Click 'Additional Materials' to read the foreword by Jerald Hage
As straightforward as its title, How to Build Social Science Theories sidesteps the well-traveled road of theoretical examination by demonstrating how new theories originate and how they are elaborated. Essential reading for students of social science research, this book traces theories from their most rudimentary building blocks (terminology and definitions) through multivariable theoretical statements, models, the role of creativity in theory building, and how theories are used and evaluated. Authors Pamela J. Shoemaker, James William Tankard, Jr., and Dominic L. Lasorsa intend to improve research in many areas of the social sciences by making research more theory-based and theory-oriented.
The book begins with a discussion of concepts and their theoretical and operational definitions. It then proceeds to theoretical statements, including hypotheses, assumptions, and propositions. Theoretical statements need theoretical linkages and operational linkages; this discussion begins with bivariate relationships, as well as three-variable, four-variable, and further multivariate relationships. The authors also devote chapters to the creative component of theory-building and how to evaluate theories.

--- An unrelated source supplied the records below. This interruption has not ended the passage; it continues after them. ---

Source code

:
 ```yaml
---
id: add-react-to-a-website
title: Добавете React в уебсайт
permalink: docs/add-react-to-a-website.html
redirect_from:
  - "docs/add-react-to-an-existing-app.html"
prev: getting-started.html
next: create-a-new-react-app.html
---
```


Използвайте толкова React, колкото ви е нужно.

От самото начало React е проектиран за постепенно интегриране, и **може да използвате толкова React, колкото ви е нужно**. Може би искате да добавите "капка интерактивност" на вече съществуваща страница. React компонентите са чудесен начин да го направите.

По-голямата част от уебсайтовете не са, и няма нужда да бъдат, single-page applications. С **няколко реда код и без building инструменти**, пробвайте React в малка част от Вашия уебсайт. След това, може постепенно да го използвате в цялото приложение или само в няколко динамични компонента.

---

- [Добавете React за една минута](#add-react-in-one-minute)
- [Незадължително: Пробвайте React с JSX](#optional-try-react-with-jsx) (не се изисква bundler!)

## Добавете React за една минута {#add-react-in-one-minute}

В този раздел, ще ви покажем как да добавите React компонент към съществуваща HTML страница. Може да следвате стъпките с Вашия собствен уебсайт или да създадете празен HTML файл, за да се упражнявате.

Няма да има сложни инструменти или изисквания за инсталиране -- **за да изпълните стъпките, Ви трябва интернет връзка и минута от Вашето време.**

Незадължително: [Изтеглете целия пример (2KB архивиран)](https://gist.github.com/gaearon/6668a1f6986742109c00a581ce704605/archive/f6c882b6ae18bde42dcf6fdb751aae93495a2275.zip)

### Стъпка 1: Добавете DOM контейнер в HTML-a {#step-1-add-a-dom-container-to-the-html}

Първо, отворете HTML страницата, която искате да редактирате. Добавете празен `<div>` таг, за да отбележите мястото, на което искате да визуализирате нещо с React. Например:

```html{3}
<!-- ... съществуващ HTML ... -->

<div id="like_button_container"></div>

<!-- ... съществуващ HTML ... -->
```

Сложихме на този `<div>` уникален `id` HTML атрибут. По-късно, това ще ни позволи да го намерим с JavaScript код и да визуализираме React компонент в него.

How to Build Social Science Theories is a sophisticated yet readable analysis presented by internationally known experts in social science methodology. It is designed primarily as a core text for graduate and advanced undergraduate courses in communication theory. It will also be a perfect addition to any course dealing with theory and research methodology across the social sciences. Additionally, professional researchers will find it an indispensable guide to the genesis, dissemination, and evaluation of social science theories.